There are still many, many, many topics to cover regarding dense arrays, and even more regarding the various ways you can represent sparse arrays.
This can be a difficult topic to get your head around when you first encounter it, so take some time to mull over it and practice creating some data arrays.

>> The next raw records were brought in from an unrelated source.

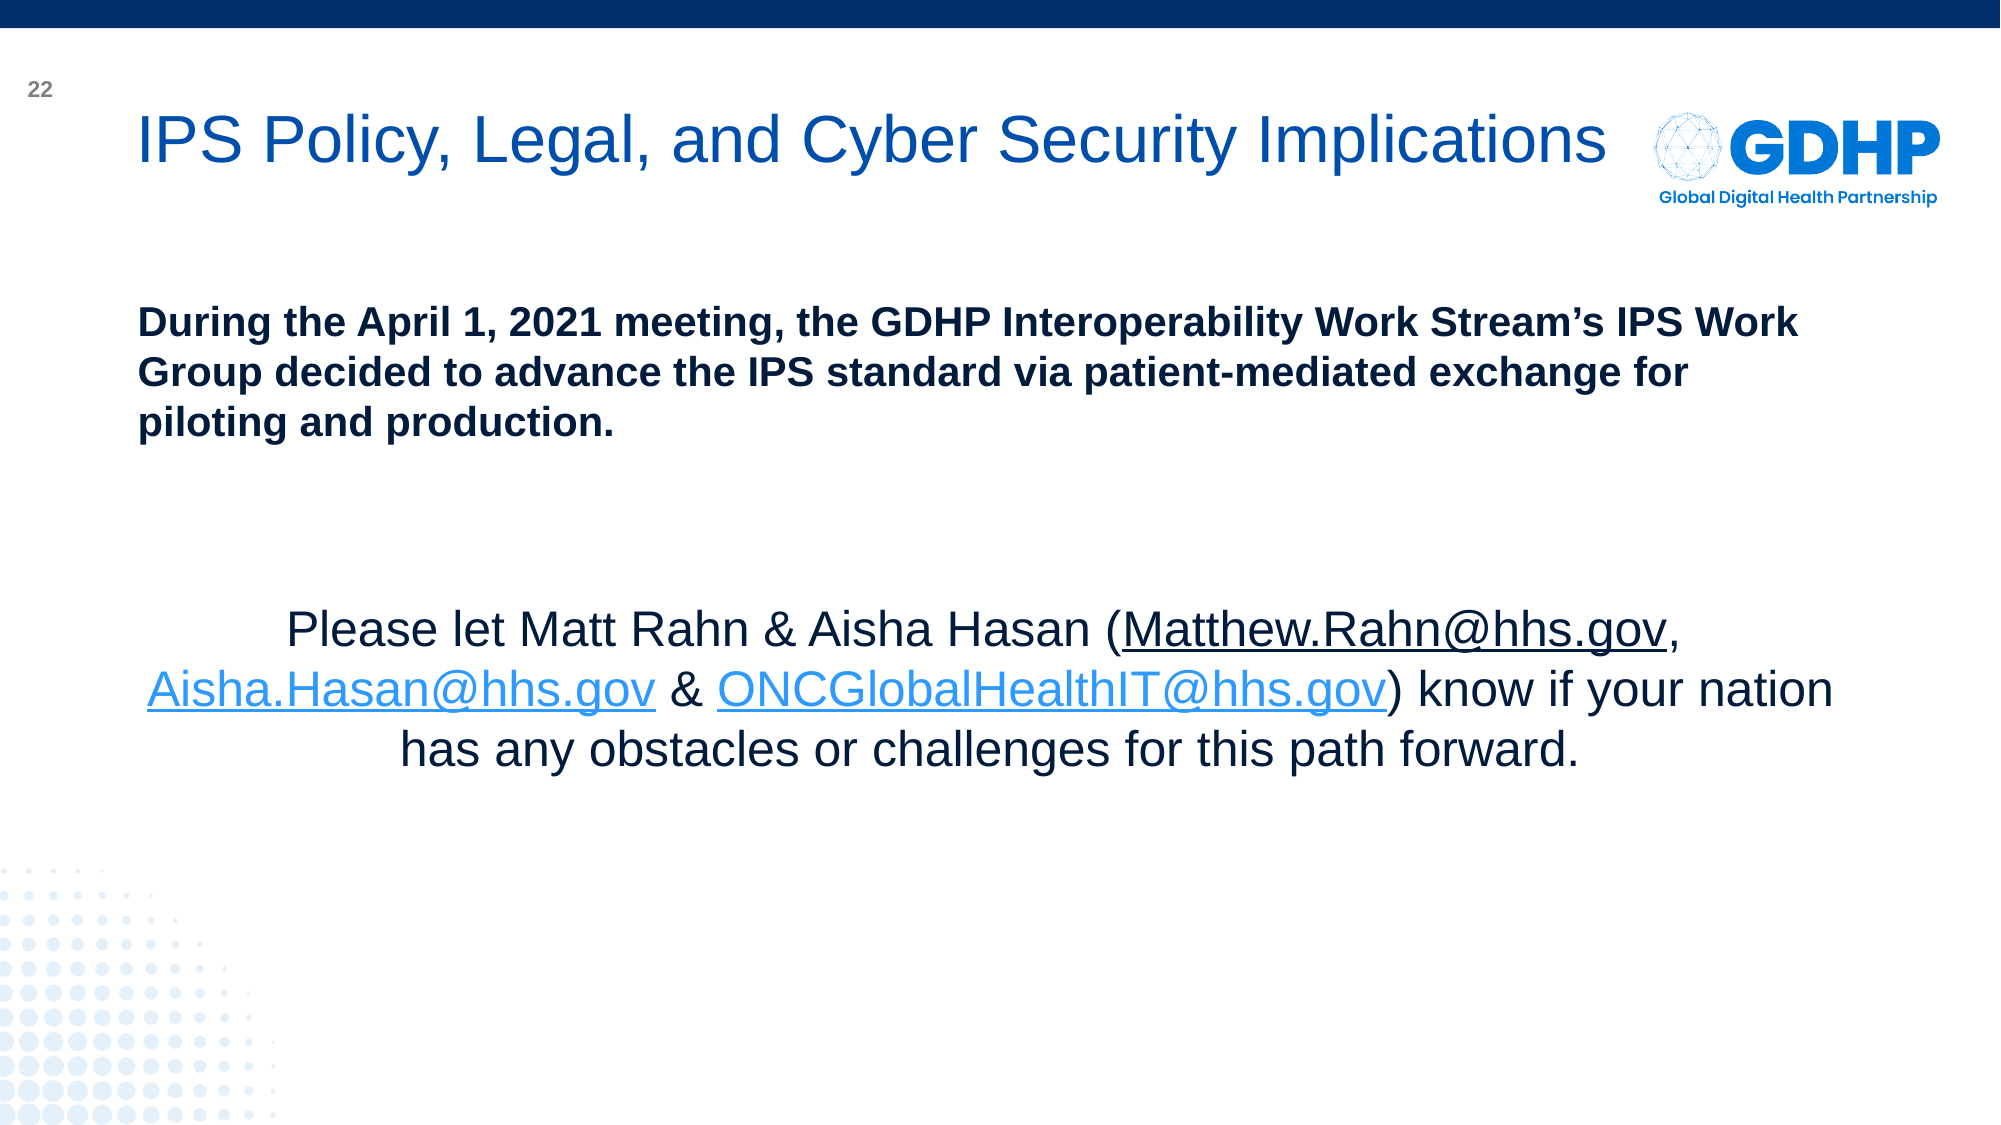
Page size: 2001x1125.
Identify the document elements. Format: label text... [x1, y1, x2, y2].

list During the April 1, 2021 meeting, the GDHP Interoperability Work Stream’s IPS Work Group decided to advance the IPS standard via patient-mediated exchange for piloting and production. Please let Matt Rahn & Aisha Hasan (Matthew.Rahn@hhs.gov, Aisha.Hasan@hhs.gov & ONCGlobalHealthIT@hhs.gov) know if your nation has any obstacles or challenges for this path forward. [120, 286, 1859, 1014]
title IPS Policy, Legal, and Cyber Security Implications [121, 97, 1650, 235]
picture [1653, 112, 1940, 208]
picture [0, 868, 276, 1125]
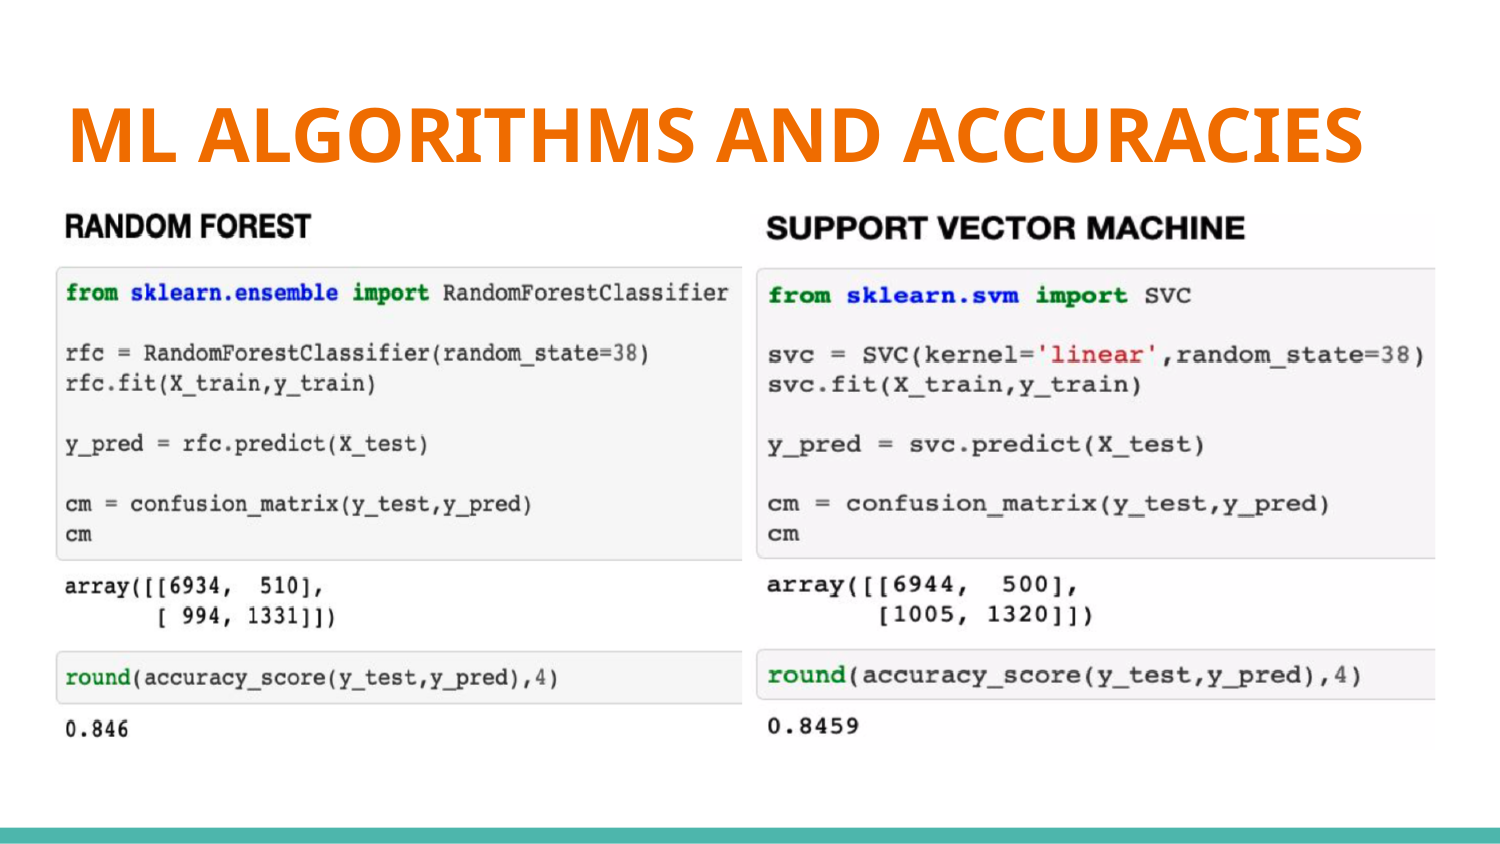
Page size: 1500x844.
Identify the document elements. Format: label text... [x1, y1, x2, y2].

picture [50, 207, 1441, 750]
title ML ALGORITHMS AND ACCURACIES [51, 72, 1449, 189]
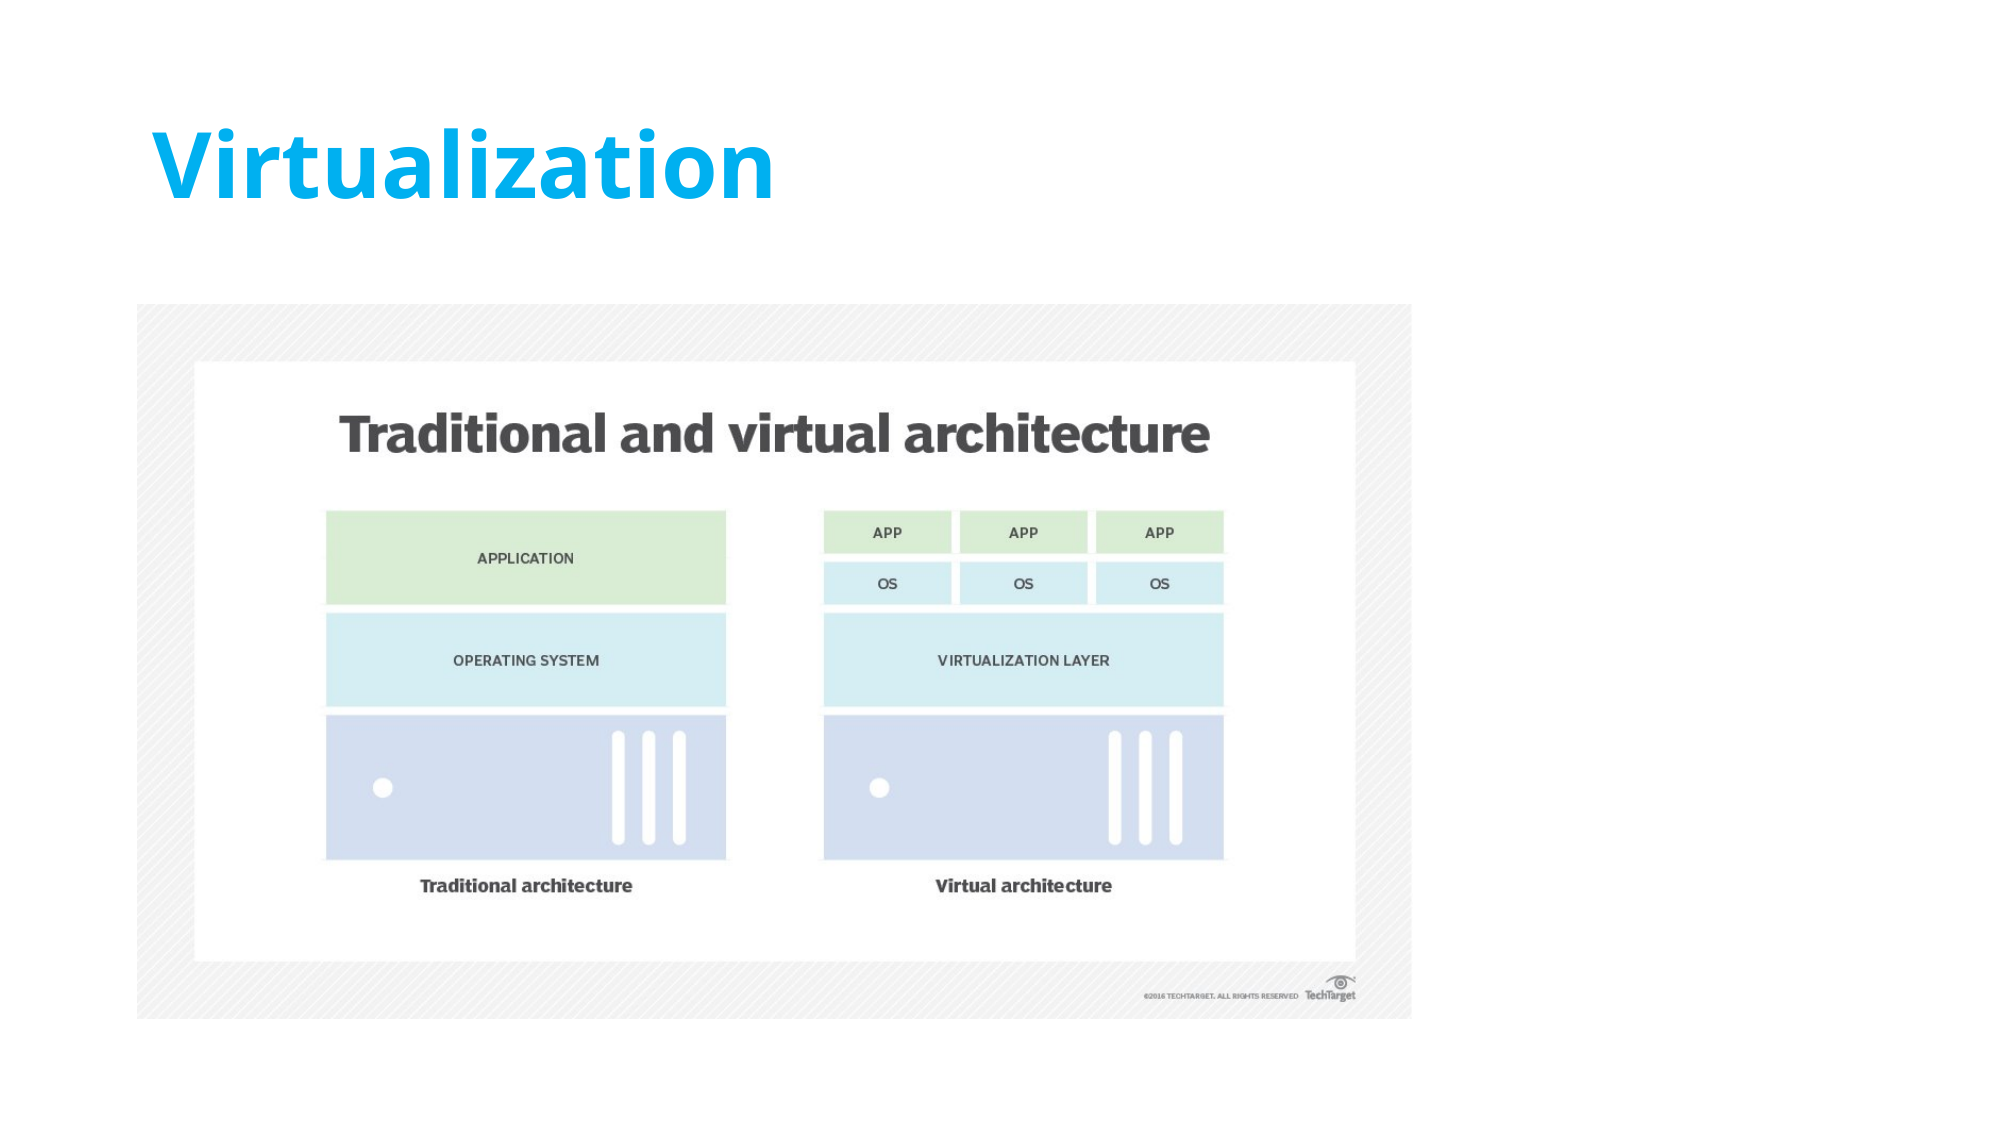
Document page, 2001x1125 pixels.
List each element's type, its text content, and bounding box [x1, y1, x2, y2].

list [137, 304, 1413, 1019]
title Virtualization [137, 59, 1863, 278]
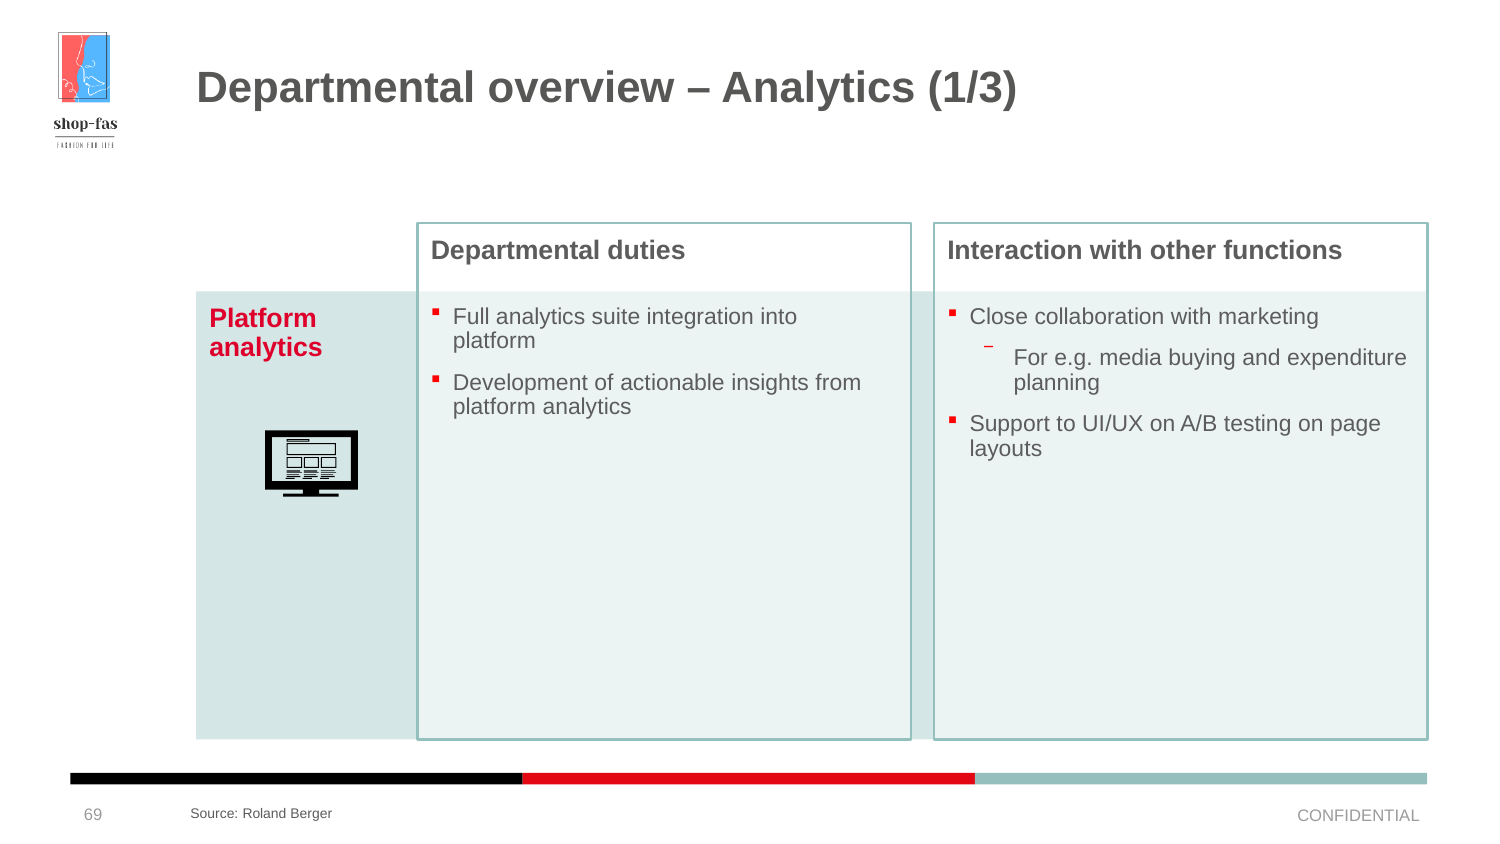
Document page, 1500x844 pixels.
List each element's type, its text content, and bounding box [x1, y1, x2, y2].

picture [0, 0, 166, 180]
title Departmental overview – Analytics (1/3) [196, 64, 1411, 206]
slide_number 69 [69, 791, 197, 837]
text_box Source: Roland Berger [190, 806, 333, 822]
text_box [195, 222, 1428, 740]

Then, when you've got a handle on these topics, come back here and I'll teach you about column-major arrays, strided arrays, and more!
Footnotes
-
⤶
With fancy output because this site is built with Julia 😇
-
⤶
Except NumPy, which only uses them as a convenient syntax for defining array literals that are then converted into a better representation.
-
⤶
Literally the only use case I can even think of for Iliffe vectors is if you have an array where the size of some dimension varies in an irregular way, and even then it's probably indicative of a suboptimal data layout.
-
⤶
Technically in practice it'll be pointers, not arrays, but I really don't want to have to explain pointers to people... Maybe in a later post.
-
⤶
There will often be a third to account for strided arrays, but that is something I want to cover in a later post.
-
⤶
Remember we're only talking about row-major arrays in this post.
-
⤶
I think this is a term only used by the Julia lot, but I also don't know of any other term for the same thing so ¯\_(ツ)_/¯
-
⤶
Again by the Julia lot, but the best alternative I've managed to find is "indexing with a single index" which is 🤢
-
⤶
Don't read too much into why it's red, it was just the colour that showed up best.